Date of Award

Fall 2013

Degree Type

Dissertation

Degree Name

Doctor of Philosophy (PhD)

Department

Electrical and Computer Engineering

First Advisor

Johnny Park

Committee Chair

Johnny Park

Committee Co-Chair

Hong Z. Tan

Committee Member 1

Henry Medeiros

Committee Member 2

Mireille Boutin

Abstract

The proliferation of miniaturized low-power computing devices, advances in wireless communications, and the availability of inexpensive imaging sensors have enabled the development of wireless camera networks (WCN). In this dissertation, we consider the problem of real-time object tracking with a WCN. Existing object tracking methods designed for multi-camera systems do not take into account the unique constraints of WCNs.

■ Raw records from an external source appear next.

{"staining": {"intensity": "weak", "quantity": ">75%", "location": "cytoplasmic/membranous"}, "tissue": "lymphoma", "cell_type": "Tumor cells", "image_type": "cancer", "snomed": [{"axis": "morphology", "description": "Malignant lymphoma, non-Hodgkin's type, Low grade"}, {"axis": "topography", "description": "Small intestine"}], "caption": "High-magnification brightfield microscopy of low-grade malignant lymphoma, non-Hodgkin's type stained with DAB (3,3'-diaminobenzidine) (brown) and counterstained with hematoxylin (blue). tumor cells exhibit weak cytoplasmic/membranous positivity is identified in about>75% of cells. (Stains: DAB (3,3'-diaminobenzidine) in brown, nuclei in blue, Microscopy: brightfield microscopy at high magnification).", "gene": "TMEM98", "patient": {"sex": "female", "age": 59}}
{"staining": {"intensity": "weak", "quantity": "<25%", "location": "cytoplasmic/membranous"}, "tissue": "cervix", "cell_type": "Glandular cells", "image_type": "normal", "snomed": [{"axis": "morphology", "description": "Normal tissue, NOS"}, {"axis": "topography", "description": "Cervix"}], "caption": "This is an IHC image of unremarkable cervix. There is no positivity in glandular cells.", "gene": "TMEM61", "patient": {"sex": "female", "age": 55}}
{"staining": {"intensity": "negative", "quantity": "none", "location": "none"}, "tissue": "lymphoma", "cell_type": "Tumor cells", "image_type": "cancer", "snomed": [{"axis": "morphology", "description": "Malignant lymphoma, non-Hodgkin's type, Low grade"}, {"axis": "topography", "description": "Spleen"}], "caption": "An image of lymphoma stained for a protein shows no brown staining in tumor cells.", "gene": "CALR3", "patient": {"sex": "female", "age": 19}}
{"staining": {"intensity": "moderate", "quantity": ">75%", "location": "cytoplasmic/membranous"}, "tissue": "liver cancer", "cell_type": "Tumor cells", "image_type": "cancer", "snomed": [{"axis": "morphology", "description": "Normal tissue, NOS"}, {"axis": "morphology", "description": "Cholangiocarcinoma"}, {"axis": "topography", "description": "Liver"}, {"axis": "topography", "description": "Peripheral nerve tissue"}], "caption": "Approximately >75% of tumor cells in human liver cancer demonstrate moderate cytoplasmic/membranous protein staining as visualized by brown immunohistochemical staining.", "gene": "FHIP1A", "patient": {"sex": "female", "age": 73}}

Specifically, an effective object tracking system for WCNs must anticipate unreliable network communication, limited memory, and limited computational power in each camera node. In particular, unreliable communication degrades the quality of the visual information shared by the cameras, which ultimately degrades the tracking performance in the network. We present a novel resource-aware framework for the implementation of distributed particle filters in resource-constrained WCNs. Our method focuses on the effects of communication failures on object tracking performance by adjusting the amount of data packets generated and transmitted by the cameras according to the network conditions. We demonstrate the performance of the proposed framework using three different mechanisms to share the particle information among nodes: synchronized particles, Gaussian mixture models, and Parzen windows. We show that all three approaches benefit from the proposed resource-aware mechanism in terms of tracking accuracy or energy efficiency.